EXERCISE AIM
If a line holds the word "epsilon", copy it from the entries.

DATA SECTION
--- START ---

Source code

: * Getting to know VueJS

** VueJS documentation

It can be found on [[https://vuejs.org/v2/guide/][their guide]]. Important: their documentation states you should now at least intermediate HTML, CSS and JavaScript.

--- END ---
--- START ---

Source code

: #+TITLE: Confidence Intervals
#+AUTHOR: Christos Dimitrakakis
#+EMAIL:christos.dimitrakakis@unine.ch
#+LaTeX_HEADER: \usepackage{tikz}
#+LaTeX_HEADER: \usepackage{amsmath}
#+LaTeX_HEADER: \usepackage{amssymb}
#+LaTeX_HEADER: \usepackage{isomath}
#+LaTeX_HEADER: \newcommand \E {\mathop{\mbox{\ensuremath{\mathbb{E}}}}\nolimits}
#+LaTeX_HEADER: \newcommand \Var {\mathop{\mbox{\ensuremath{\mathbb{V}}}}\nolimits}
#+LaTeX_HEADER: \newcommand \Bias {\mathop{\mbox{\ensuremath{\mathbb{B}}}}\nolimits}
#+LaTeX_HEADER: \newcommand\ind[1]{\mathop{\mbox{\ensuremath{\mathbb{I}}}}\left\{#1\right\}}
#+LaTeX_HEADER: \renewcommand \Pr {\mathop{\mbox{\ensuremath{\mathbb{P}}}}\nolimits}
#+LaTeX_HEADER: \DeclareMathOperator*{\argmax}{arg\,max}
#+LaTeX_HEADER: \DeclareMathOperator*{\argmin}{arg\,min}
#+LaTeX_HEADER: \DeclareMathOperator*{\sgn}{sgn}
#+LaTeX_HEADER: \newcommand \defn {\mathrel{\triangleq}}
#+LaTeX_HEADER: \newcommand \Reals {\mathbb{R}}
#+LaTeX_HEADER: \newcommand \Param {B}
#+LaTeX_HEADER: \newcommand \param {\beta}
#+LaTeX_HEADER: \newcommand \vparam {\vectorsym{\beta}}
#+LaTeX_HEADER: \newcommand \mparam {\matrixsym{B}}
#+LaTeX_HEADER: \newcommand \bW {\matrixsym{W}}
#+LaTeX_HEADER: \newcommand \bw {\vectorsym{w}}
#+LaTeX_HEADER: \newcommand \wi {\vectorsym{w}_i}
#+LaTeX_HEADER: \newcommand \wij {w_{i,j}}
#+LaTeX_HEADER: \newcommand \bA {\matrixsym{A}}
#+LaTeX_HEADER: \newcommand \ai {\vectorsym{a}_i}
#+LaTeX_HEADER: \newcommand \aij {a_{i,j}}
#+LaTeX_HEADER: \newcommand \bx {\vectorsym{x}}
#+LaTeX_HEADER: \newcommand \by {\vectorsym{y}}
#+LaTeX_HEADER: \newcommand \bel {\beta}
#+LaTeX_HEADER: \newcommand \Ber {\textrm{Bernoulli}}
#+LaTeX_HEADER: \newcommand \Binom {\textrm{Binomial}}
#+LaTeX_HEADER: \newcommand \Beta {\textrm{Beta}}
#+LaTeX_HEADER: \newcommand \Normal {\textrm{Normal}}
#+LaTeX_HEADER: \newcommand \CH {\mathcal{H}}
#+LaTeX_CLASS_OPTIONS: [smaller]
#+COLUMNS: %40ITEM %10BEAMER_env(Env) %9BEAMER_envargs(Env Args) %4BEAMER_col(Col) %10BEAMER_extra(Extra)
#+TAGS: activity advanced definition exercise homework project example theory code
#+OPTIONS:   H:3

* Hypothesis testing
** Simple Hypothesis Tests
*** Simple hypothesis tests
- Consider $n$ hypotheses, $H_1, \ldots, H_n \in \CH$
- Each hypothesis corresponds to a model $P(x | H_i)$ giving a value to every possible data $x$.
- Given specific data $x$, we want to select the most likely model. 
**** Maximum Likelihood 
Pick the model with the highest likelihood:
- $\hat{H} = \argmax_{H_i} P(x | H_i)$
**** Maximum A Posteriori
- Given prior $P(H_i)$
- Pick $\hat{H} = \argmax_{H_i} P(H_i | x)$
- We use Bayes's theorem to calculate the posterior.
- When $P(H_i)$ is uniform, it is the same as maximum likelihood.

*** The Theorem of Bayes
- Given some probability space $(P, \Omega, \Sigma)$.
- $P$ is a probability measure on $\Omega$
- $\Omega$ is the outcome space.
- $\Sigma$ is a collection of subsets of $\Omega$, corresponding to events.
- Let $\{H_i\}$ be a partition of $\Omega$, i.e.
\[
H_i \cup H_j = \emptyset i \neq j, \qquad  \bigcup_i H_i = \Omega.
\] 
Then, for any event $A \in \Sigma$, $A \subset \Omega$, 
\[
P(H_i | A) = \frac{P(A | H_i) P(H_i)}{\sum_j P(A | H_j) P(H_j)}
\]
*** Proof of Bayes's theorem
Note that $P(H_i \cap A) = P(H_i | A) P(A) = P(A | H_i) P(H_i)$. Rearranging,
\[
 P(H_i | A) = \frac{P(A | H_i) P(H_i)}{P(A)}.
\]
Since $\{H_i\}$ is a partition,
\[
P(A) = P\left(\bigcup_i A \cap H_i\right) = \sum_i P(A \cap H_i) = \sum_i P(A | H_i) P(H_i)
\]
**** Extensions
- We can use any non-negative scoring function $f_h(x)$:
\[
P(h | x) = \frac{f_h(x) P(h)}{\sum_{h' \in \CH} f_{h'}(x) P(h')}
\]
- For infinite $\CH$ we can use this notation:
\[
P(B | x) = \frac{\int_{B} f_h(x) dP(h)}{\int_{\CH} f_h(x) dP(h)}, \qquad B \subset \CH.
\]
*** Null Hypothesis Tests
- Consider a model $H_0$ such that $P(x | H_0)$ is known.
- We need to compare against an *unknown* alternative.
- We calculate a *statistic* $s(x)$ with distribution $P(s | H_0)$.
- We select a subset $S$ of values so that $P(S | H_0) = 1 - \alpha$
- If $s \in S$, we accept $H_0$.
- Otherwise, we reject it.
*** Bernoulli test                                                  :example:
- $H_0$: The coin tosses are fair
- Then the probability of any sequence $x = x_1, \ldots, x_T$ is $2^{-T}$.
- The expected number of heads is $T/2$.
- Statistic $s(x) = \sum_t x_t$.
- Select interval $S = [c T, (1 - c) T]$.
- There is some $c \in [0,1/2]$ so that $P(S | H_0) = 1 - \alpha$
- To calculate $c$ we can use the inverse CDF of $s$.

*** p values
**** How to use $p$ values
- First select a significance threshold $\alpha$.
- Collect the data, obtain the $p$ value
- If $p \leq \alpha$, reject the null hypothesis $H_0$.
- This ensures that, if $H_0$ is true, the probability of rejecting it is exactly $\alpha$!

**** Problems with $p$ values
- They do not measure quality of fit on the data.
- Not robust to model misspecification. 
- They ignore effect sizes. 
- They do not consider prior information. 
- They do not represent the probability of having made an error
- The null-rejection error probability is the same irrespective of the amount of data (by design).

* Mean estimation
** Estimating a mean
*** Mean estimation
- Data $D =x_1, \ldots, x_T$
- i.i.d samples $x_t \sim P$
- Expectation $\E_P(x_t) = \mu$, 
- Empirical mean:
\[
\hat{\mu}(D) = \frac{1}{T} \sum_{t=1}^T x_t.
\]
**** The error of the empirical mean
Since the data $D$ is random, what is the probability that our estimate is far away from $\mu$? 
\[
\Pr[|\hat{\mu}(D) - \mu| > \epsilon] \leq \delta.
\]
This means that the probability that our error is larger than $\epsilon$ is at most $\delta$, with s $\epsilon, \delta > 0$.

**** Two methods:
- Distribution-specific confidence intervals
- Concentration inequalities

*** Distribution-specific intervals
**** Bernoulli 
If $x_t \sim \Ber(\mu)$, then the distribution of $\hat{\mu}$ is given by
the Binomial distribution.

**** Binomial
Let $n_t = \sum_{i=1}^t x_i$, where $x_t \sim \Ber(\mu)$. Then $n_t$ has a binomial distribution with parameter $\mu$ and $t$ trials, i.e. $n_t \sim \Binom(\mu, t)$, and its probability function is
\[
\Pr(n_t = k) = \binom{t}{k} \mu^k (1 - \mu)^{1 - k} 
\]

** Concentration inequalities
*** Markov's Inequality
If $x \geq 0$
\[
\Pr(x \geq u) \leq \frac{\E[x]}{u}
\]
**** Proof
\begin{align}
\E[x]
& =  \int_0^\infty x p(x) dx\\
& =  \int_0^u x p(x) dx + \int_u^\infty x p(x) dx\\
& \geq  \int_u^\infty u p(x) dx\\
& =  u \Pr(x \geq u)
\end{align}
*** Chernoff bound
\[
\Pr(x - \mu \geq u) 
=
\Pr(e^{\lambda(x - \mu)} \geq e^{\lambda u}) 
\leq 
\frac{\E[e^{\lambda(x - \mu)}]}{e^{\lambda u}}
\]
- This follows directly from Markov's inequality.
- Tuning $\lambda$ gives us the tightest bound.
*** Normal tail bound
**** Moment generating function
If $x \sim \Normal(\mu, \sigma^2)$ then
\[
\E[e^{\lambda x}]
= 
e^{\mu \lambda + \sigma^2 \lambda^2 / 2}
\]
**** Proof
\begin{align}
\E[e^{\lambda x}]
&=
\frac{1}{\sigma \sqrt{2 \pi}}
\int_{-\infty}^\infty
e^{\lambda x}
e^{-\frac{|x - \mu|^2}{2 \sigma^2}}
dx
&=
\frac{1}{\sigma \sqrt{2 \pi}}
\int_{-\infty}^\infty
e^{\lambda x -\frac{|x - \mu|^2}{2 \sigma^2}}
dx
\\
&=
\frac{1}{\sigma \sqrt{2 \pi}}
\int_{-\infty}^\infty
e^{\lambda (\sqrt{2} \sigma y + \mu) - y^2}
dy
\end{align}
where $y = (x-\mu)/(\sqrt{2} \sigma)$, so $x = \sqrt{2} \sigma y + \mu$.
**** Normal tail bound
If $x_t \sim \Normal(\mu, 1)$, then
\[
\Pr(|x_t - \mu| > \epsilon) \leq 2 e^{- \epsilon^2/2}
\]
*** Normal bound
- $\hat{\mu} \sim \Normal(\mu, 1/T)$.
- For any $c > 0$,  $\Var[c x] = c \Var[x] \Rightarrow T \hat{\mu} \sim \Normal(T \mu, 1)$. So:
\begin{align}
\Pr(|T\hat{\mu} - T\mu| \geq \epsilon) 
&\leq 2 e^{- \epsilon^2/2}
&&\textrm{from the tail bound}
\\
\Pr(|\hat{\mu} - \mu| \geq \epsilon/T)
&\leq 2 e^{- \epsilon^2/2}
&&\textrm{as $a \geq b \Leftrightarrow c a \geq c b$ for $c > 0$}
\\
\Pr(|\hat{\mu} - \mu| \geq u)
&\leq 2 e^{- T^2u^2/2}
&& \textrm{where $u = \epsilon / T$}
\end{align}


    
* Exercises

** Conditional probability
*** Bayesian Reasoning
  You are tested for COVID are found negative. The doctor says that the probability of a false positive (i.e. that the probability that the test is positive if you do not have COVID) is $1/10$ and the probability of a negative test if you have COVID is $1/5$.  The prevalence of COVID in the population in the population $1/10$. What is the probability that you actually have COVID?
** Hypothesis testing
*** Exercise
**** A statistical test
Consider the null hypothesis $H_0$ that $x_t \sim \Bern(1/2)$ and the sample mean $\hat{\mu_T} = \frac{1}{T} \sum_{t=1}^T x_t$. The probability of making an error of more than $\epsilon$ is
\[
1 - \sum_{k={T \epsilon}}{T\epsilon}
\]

--- END ---
--- START ---

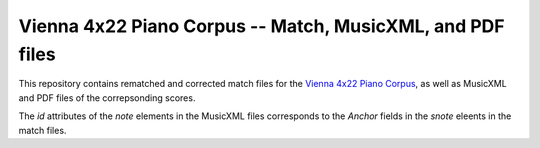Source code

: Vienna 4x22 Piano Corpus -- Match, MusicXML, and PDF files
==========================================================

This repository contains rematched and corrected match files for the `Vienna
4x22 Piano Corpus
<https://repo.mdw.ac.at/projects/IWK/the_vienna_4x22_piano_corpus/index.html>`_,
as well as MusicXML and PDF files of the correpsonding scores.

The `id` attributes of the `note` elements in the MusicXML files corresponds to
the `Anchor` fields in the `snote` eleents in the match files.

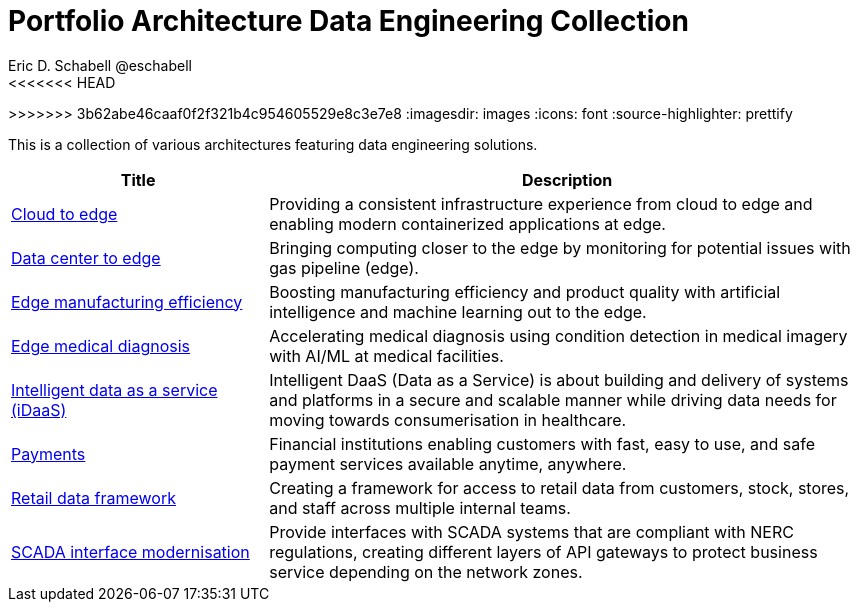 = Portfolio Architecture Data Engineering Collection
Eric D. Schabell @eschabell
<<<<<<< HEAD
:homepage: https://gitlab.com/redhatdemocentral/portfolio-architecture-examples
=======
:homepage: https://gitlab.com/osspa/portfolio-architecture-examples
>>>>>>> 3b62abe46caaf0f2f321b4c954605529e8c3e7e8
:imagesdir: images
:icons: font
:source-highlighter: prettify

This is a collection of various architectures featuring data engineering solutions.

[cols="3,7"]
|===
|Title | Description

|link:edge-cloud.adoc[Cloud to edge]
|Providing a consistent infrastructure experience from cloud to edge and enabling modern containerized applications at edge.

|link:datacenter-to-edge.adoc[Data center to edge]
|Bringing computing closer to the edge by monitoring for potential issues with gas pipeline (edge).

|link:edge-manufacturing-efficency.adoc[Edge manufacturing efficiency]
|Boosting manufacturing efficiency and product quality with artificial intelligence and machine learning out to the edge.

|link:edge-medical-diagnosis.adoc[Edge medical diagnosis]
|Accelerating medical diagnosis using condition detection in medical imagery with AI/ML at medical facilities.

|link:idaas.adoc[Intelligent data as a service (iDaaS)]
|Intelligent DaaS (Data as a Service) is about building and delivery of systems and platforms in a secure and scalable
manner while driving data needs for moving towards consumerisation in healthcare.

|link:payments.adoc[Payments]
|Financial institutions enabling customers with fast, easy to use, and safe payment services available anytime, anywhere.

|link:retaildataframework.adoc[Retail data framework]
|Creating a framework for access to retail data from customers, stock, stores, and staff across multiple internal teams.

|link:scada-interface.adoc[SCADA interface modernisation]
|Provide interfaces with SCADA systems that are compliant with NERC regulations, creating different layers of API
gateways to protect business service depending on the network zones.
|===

--- END ---

SOLUTION FOR THIS TASK
\Pr[|\hat{\mu}(D) - \mu| > \epsilon] \leq \delta.
This means that the probability that our error is larger than $\epsilon$ is at most $\delta$, with s $\epsilon, \delta > 0$.
\Pr(|x_t - \mu| > \epsilon) \leq 2 e^{- \epsilon^2/2}
\Pr(|T\hat{\mu} - T\mu| \geq \epsilon) 
&\leq 2 e^{- \epsilon^2/2}
\Pr(|\hat{\mu} - \mu| \geq \epsilon/T)
&\leq 2 e^{- \epsilon^2/2}
&& \textrm{where $u = \epsilon / T$}
Consider the null hypothesis $H_0$ that $x_t \sim \Bern(1/2)$ and the sample mean $\hat{\mu_T} = \frac{1}{T} \sum_{t=1}^T x_t$. The probability of making an error of more than $\epsilon$ is
1 - \sum_{k={T \epsilon}}{T\epsilon}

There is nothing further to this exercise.